カモシカの肉はとにかくウマイ!・・・らしい。

 2月15日で秋田県内の狩猟は終わった。何かが終わると、すかさず「反省会」と称して大酒をくらうのが秋田県人のいいところ。我々、鉄砲ぶち仲間も2月16日に「大反省会」を開催した。
 各人が持ち寄った獲物(ウサギ・クマ・エゾジカ)をつつきながら猟期の自慢話におよぶのだが、今年は話題があらぬ方向にそれてしまった。2月中旬から県内各マスコミを騒がせた「カモシカを食べた人たち」に話題が集中してしまったのだ。

「いいべせ、半矢(ケガをしている)のカモシカつぶして(殺して)食ったって。食ってやるってことは、葬式を出してやるごどだ」
「んだ、んだ。歩げねカモシカそのままにしておけば、他の動物に食われてしまうだけだ。人間が食ったっていいべせ。」
「んだ、んだ。五城目町の鳥獣保護センターさ連絡へ、っていわれでも、そんたらカモシカだばいっぺいる。保護センターも満員になってしまう」
「んだどもよ、7,8歳のカモシカっていってだな。なんぼシネ(固)がったべ・・・」
 とにかく我も我もと話をしたがる。そして全員が口をそろえて
「つかまった八森の土方だぢも運が悪かった。気の毒だごと・・・」というのだった。

 確かに一時期カモシカは激減し、『天然記念物様』になってしまった。しかし今は違う。人里近くに「てんこ盛り」で生息しているのだから。2〜3年前には JR秋田駅前を散歩しているカモシカが目撃されている。秋田市のど真ん中の千秋公園にも、しょっちゅう出没している。

 当日、「反省会」に参加したのはボク(46才)以外はみんな年寄り。今では時効になった、おもしろい話が次々に出た。(決して、この人たちがやった話ではない。知り合いがやった話である。知り合いが食べた話である。)

「カモシカは臭いっていうども、あれは内臓を破ればのごどだ。肉だげ、そくっと取れば、そんたに臭ぐもねえもんだと」
「カモシカ撃つなだば簡単だと。あのブタみでな体で雪の中埋まりながら歩いでるもの。ウサギ撃つ方がずっと難し。カモシカ撃つ時だばよ、大きなヤツ撃てばダメだ。肉がシネ(かみ切れない)もの。できるだけ若げヤツ撃つごどだと。毛皮が白くてコロコロした体のヤツがいいんだと。肉も柔らげしよ」
 そういえば、そうである。親牛より子牛。マトンよりラム。卵を産まなくなったババ鶏より若鶏。やはり年寄りより、若い方がうまいのだ。
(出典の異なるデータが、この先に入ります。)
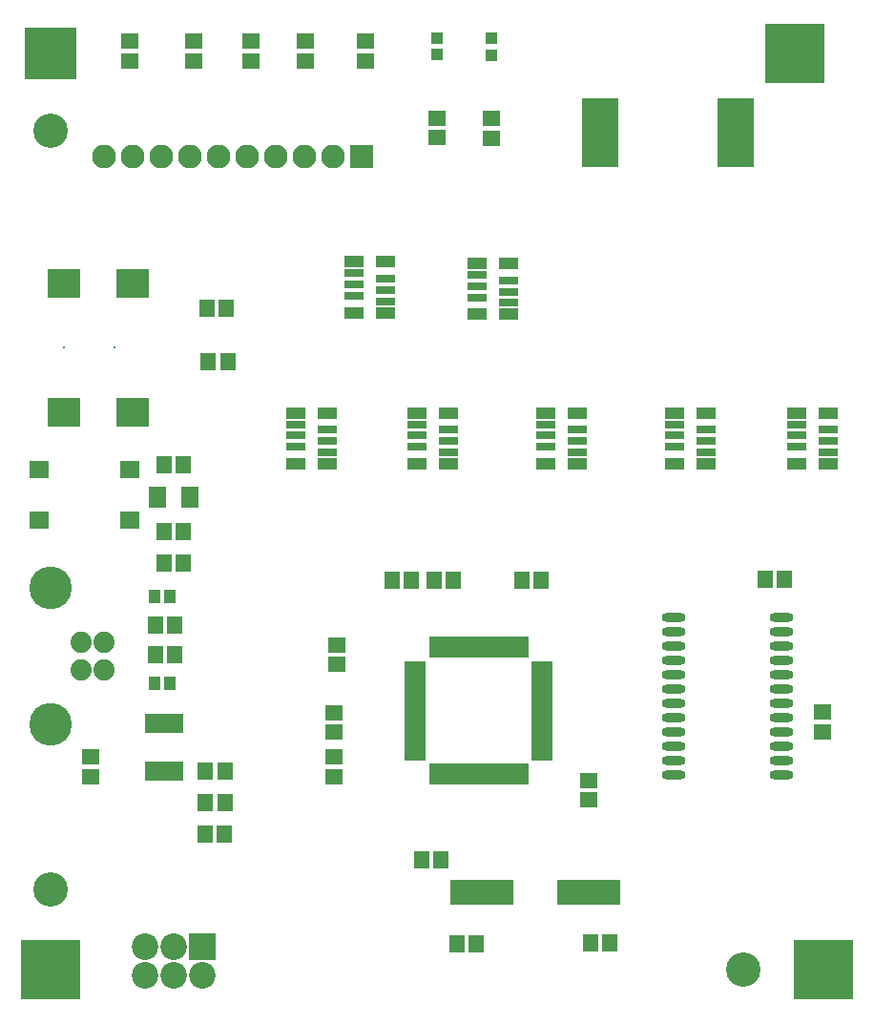
<source format=gts>
%FSDAX24Y24*%
%MOIN*%
%SFA1B1*%

%IPPOS*%
%ADD50R,0.066900X0.003900*%
%ADD51R,0.066900X0.003900*%
%ADD52R,0.077000X0.346000*%
%ADD53R,0.346000X0.077000*%
%ADD54R,0.071000X0.063100*%
%ADD55R,0.039500X0.039500*%
%ADD56R,0.126100X0.244200*%
%ADD57R,0.067100X0.031600*%
%ADD58R,0.067100X0.039500*%
%ADD59R,0.055200X0.063100*%
%ADD60O,0.082800X0.031600*%
%ADD61O,0.076900X0.029700*%
%ADD62O,0.029700X0.076900*%
%ADD63R,0.063100X0.053300*%
%ADD64R,0.053300X0.061200*%
%ADD65R,0.118200X0.102500*%
%ADD66R,0.059200X0.074900*%
%ADD67R,0.053300X0.063100*%
%ADD68R,0.224500X0.086700*%
%ADD69R,0.063100X0.055200*%
%ADD70R,0.063900X0.052500*%
%ADD71R,0.052500X0.063900*%
%ADD72R,0.043400X0.047400*%
%ADD73R,0.134000X0.067100*%
%ADD74C,0.120000*%
%ADD75C,0.074200*%
%ADD76C,0.149000*%
%ADD77R,0.008000X0.008000*%
%ADD78C,0.093000*%
%ADD79R,0.093000X0.093000*%
%ADD80R,0.183000X0.183000*%
%ADD81R,0.208000X0.208000*%
%ADD82C,0.083000*%
%ADD83R,0.083000X0.083000*%
%LNmotherboard-1*%
%LPD*%
G54D50*
X028800Y030733D03*
X037550D03*
X033300D03*
X024300D03*
X020050D03*
X027502Y034617D03*
X023200Y034673D03*
G54D51*
X029902Y029395D03*
X038652D03*
X034402D03*
X025402D03*
X021152D03*
X026400Y035955D03*
X022098Y036011D03*
G54D52*
X024225Y020550D03*
X028675D03*
G54D53*
X026450Y018325D03*
Y022775D03*
G54D54*
X011100Y028972D03*
X014250D03*
Y027200D03*
X011100D03*
G54D55*
X026890Y044040D03*
Y043449D03*
X025000Y044050D03*
Y043459D03*
G54D56*
X035422Y040730D03*
X030698D03*
G54D57*
X029902Y029572D03*
X028800Y029769D03*
X029902Y029966D03*
X028800Y030163D03*
X029902Y030359D03*
X028800Y030556D03*
X038652Y029572D03*
X037550Y029769D03*
X038652Y029966D03*
X037550Y030163D03*
X038652Y030359D03*
X037550Y030556D03*
X033300D03*
X034402Y030359D03*
X033300Y030163D03*
X034402Y029966D03*
X033300Y029769D03*
X034402Y029572D03*
X024300Y030556D03*
X025402Y030359D03*
X024300Y030163D03*
X025402Y029966D03*
X024300Y029769D03*
X025402Y029572D03*
X021152D03*
X020050Y029769D03*
X021152Y029966D03*
X020050Y030163D03*
X021152Y030359D03*
X020050Y030556D03*
X026400Y035778D03*
X027502Y035581D03*
X026400Y035384D03*
X027502Y035187D03*
X026400Y034991D03*
X027502Y034794D03*
X023200Y034850D03*
X022098Y035047D03*
X023200Y035244D03*
X022098Y035441D03*
X023200Y035637D03*
X022098Y035834D03*
G54D58*
X028800Y029178D03*
X029902D03*
Y030950D03*
X028800D03*
X037550Y029178D03*
X038652D03*
Y030950D03*
X037550D03*
X033300D03*
X034402D03*
Y029178D03*
X033300D03*
X024300Y030950D03*
X025402D03*
Y029178D03*
X024300D03*
X020050D03*
X021152D03*
Y030950D03*
X020050D03*
X027502Y036172D03*
X026400D03*
Y034400D03*
X027502D03*
X023200Y034456D03*
X022098D03*
Y036228D03*
X023200D03*
G54D59*
X028619Y025100D03*
X027950D03*
X016135Y026800D03*
X015465D03*
X016135Y025700D03*
X015465D03*
X025700Y012400D03*
X026369D03*
X031035Y012450D03*
X030365D03*
X036465Y025150D03*
X037135D03*
X024465Y015350D03*
X025135D03*
X017569Y016250D03*
X016900D03*
X016915Y017350D03*
X017585D03*
X024900Y025100D03*
X025569D03*
X023431D03*
X024100D03*
G54D60*
X037020Y018300D03*
Y018800D03*
X033280D03*
Y018300D03*
Y023800D03*
Y023300D03*
Y022800D03*
Y022300D03*
Y021800D03*
Y021300D03*
Y020800D03*
Y020300D03*
Y019800D03*
Y019300D03*
X037020Y023800D03*
Y023300D03*
Y022800D03*
Y022300D03*
Y021800D03*
Y021300D03*
Y020800D03*
Y020300D03*
Y019800D03*
Y019300D03*
G54D61*
X024226Y022125D03*
Y021810D03*
Y021495D03*
Y021180D03*
Y020865D03*
Y020550D03*
Y020235D03*
Y019920D03*
Y019605D03*
Y019290D03*
Y018975D03*
X028674D03*
Y019290D03*
Y019605D03*
Y019920D03*
Y020235D03*
Y020550D03*
Y020865D03*
Y021180D03*
Y021495D03*
Y021810D03*
Y022125D03*
G54D62*
X024875Y018326D03*
X025190D03*
X025505D03*
X025820D03*
X026135D03*
X026450D03*
X026765D03*
X027080D03*
X027395D03*
X027710D03*
X028025D03*
Y022774D03*
X027710D03*
X027395D03*
X027080D03*
X026765D03*
X026450D03*
X026135D03*
X025820D03*
X025505D03*
X025190D03*
X024875D03*
G54D63*
X026900Y040556D03*
Y041244D03*
X025000Y040561D03*
Y041250D03*
X022500Y043944D03*
Y043256D03*
X016500D03*
Y043944D03*
X018500Y043256D03*
Y043944D03*
X014250Y043256D03*
Y043944D03*
X038450Y020494D03*
Y019806D03*
X020400Y043256D03*
Y043944D03*
G54D64*
X015844Y022500D03*
Y023550D03*
X015156Y022500D03*
Y023550D03*
G54D65*
X011968Y035472D03*
X014370D03*
X011968Y030984D03*
X014370D03*
G54D66*
X016351Y028000D03*
X015249D03*
G54D67*
X016144Y029150D03*
X015456D03*
X016956Y034600D03*
X017644D03*
X017006Y032750D03*
X017694D03*
G54D68*
X026550Y014200D03*
X030290D03*
G54D69*
X021400Y019815D03*
Y020485D03*
X030300Y018100D03*
Y017431D03*
X021500Y022850D03*
Y022181D03*
G54D70*
X021400Y018950D03*
Y018253D03*
X012900Y018252D03*
Y018948D03*
G54D71*
X017598Y018450D03*
X016902D03*
G54D72*
X015144Y024550D03*
X015656D03*
Y021500D03*
X015144D03*
G54D73*
X015450Y018450D03*
Y020104D03*
G54D74*
X035700Y011500D03*
X011500Y014300D03*
Y040800D03*
G54D75*
X012567Y021969D03*
Y022953D03*
X013354D03*
Y021969D03*
G54D76*
X011500Y024831D03*
Y020091D03*
G54D77*
X011968Y033228D03*
X013740D03*
G54D78*
X014800Y011300D03*
Y012300D03*
X015800Y011300D03*
Y012300D03*
X016800Y011300D03*
G54D79*
X016800Y012300D03*
G54D80*
X011500Y043500D03*
G54D81*
X037500Y043500D03*
X038500Y011500D03*
X011500D03*
G54D82*
X013350Y039900D03*
X014350D03*
X015350D03*
X016350D03*
X017350D03*
X018350D03*
X019350D03*
X020350D03*
X021350D03*
G54D83*
X022350Y039900D03*
M02*
</source>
「んだどもよ。あの八森の土方だち、何と料理したもんだべ・・・」と仲間の一人が料理方法について話し出した。
「たぶん、味噌味の鍋だべ。秋田だばなんでも『味噌貝焼き』だものな、ハ、ハ、ハ・・・」
「あんたら年寄りのカモシカだば、焼き肉にした方がいがったべな。鍋にせば、シネくて食われねど」
「若げカモシカのヒレ肉をよ、ステーキにして食えばウメって話だ。若げヤツはよ、肉も柔らがくて、きっと大したウメど。牛の仲間だべ、カモシカはよ。高級ステーキみでなもんだど・・・」
言っておくが、ボクを含めて仲間も決してだれも食べてはいない。あくまでも聞いた話である。念のため。

 そのうちバクダン発言が飛び出した。
「カモシカ食って捕まるごったらよ、○○中学校の先生だちだば、みんな逮捕されねばいげね。もう時効だべども、あの学校の先生方だばよ、校長以下全員カモシカのカレーライス食ってるど!」と、元インテリ氏が発言。これには一同びっくりしてしまった。
 あまり詳しく書くと学校名が分かってしまうのでこれ以上は書けないが、証拠の品の剥製は今でもその学校に残っているという。○○中学校である。その学校はボクも知っている。
またまたビックリ発言が飛び出した。
「○○署の元の署長だばよ、警察に届けられたカモシカからツノだけ取って、自分で持ってるど」
これも信頼できる話だ。

 ところで、お隣の山形県ではすでにカモシカの有害駆除が始まっている。お上が認めた上での「ズドン」である。仕留めたカモシカは調査後、埋葬とか。そんなバカな話があるかい。撃ったら、食えよ。特にヒレ肉のステーキはウマイ。(焼き方はレアに限る。)モモ肉は干し肉、いわゆるビーフジャーキーがウマイ。・・・という話だ。
 繰り返して言うが、小西一三は絶対カモシカを食っていない。仲間も絶対食っていない。信じてくれますか?